The lines below from the one with "- hepatic veins: bounding" up to and including the one with "- tumour enhancement" are what you should set down, exactly and without pictures.

^^^^^^^^

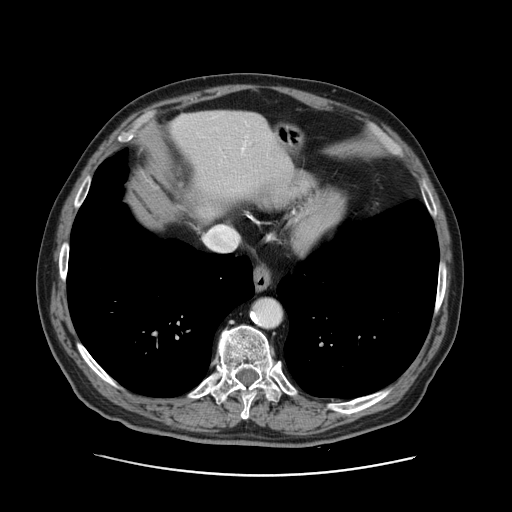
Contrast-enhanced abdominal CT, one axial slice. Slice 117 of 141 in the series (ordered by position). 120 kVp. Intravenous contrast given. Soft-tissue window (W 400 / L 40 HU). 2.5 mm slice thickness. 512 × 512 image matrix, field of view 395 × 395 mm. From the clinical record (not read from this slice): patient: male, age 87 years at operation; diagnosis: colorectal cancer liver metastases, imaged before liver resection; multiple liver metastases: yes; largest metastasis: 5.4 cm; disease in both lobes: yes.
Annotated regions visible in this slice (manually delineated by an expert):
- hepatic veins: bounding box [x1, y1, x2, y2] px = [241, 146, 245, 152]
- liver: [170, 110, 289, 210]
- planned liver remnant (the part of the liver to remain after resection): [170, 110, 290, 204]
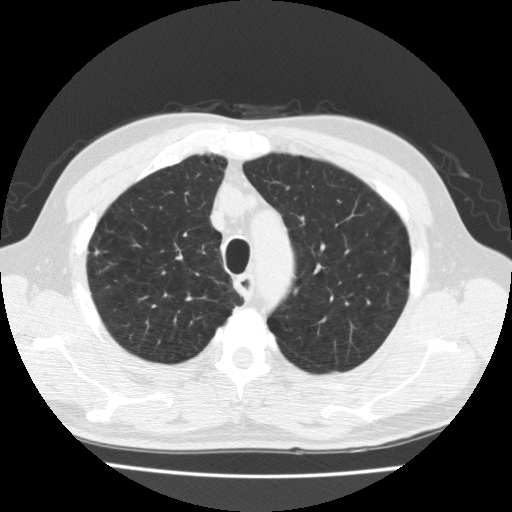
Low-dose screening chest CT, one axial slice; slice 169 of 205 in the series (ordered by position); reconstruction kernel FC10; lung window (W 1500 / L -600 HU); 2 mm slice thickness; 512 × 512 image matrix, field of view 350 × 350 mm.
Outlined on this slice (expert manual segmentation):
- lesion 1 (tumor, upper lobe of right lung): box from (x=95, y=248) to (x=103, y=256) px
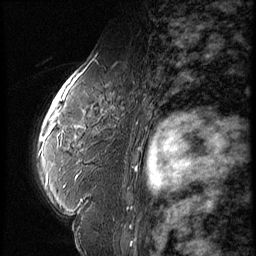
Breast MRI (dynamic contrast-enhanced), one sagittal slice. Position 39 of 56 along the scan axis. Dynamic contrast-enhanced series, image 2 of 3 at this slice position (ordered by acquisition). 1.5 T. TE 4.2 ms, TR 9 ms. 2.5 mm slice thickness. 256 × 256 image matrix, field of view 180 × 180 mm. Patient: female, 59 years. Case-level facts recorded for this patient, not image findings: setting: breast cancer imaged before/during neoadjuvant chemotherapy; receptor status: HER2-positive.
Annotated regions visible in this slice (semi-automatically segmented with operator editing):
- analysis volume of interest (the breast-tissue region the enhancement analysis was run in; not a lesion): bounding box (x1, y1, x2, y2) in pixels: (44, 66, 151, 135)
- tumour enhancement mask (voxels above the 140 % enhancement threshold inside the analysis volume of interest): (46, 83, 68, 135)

^^^^^^^^

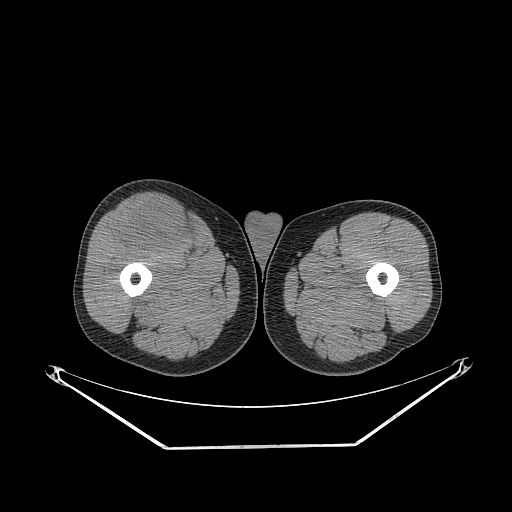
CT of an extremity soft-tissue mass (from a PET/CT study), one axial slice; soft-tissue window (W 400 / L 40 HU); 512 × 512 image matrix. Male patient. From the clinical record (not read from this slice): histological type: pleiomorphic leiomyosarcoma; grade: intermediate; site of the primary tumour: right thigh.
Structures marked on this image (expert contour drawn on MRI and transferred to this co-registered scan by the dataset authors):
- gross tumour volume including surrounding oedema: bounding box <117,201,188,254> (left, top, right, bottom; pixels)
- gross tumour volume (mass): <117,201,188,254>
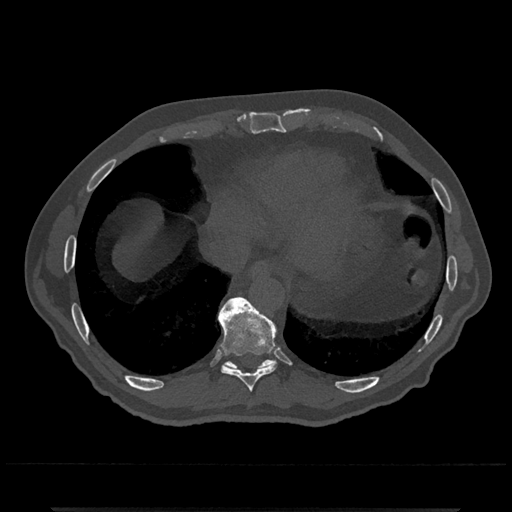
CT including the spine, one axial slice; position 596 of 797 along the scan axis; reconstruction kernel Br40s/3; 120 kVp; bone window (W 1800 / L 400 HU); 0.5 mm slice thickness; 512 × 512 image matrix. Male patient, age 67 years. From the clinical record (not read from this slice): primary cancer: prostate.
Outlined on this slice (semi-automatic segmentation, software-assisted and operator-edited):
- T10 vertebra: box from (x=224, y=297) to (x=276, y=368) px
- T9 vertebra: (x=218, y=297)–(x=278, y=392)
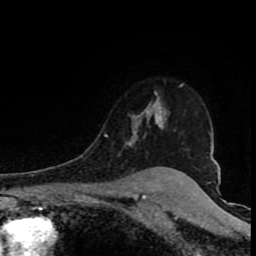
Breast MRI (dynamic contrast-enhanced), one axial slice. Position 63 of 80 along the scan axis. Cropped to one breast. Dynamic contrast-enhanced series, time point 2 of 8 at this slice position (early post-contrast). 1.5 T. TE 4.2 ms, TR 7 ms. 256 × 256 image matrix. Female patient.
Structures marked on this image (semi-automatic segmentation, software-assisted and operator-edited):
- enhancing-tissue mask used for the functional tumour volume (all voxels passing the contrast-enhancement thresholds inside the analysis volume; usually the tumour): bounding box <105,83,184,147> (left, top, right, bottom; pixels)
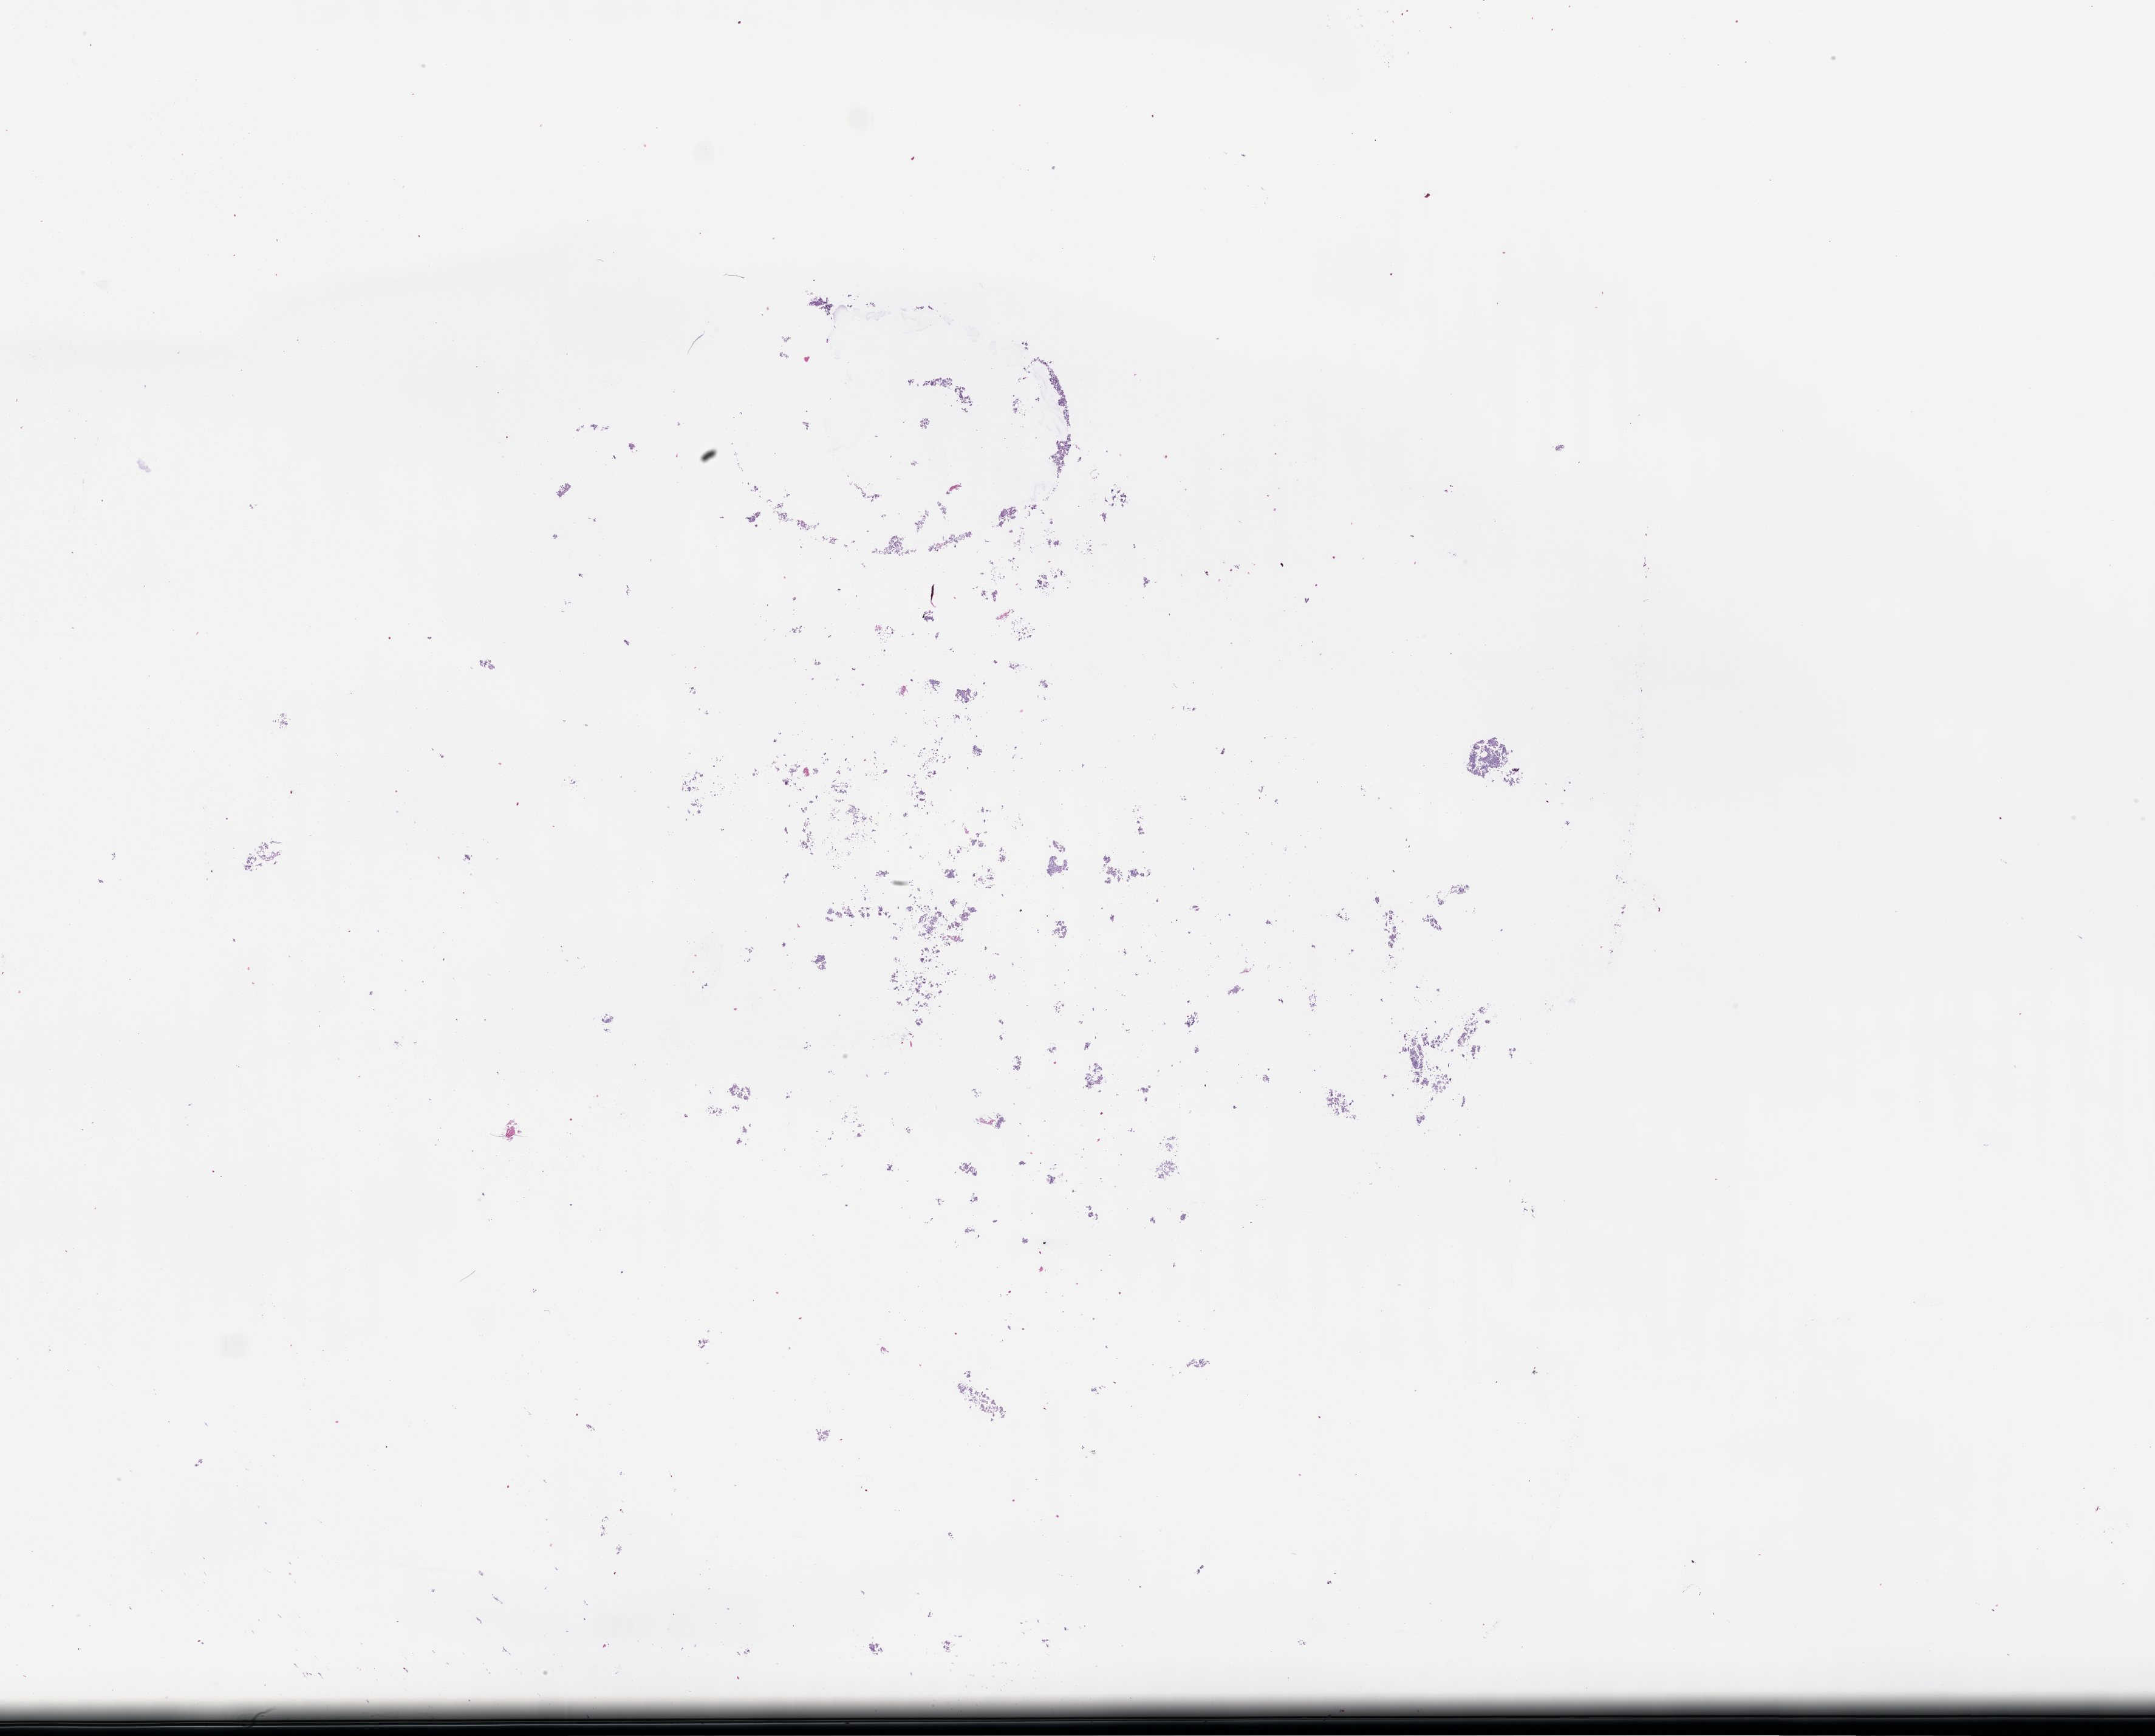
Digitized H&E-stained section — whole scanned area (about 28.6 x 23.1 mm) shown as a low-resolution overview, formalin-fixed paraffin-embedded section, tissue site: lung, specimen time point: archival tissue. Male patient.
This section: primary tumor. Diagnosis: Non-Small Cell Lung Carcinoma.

^^^^^^^^

> [REPLY TO THE TASK]
- hepatic veins: bounding box [x1, y1, x2, y2] px = [241, 146, 245, 152]
- liver: [170, 110, 289, 210]
- planned liver remnant (the part of the liver to remain after resection): [170, 110, 290, 204]
Low-dose screening chest CT, one axial slice; slice 169 of 205 in the series (ordered by position); reconstruction kernel FC10; lung window (W 1500 / L -600 HU); 2 mm slice thickness; 512 × 512 image matrix, field of view 350 × 350 mm.
Outlined on this slice (expert manual segmentation):
- lesion 1 (tumor, upper lobe of right lung): box from (x=95, y=248) to (x=103, y=256) px
Breast MRI (dynamic contrast-enhanced), one sagittal slice. Position 39 of 56 along the scan axis. Dynamic contrast-enhanced series, image 2 of 3 at this slice position (ordered by acquisition). 1.5 T. TE 4.2 ms, TR 9 ms. 2.5 mm slice thickness. 256 × 256 image matrix, field of view 180 × 180 mm. Patient: female, 59 years. Case-level facts recorded for this patient, not image findings: setting: breast cancer imaged before/during neoadjuvant chemotherapy; receptor status: HER2-positive.
Annotated regions visible in this slice (semi-automatically segmented with operator editing):
- analysis volume of interest (the breast-tissue region the enhancement analysis was run in; not a lesion): bounding box (x1, y1, x2, y2) in pixels: (44, 66, 151, 135)
- tumour enhancement mask (voxels above the 140 % enhancement threshold inside the analysis volume of interest): (46, 83, 68, 135)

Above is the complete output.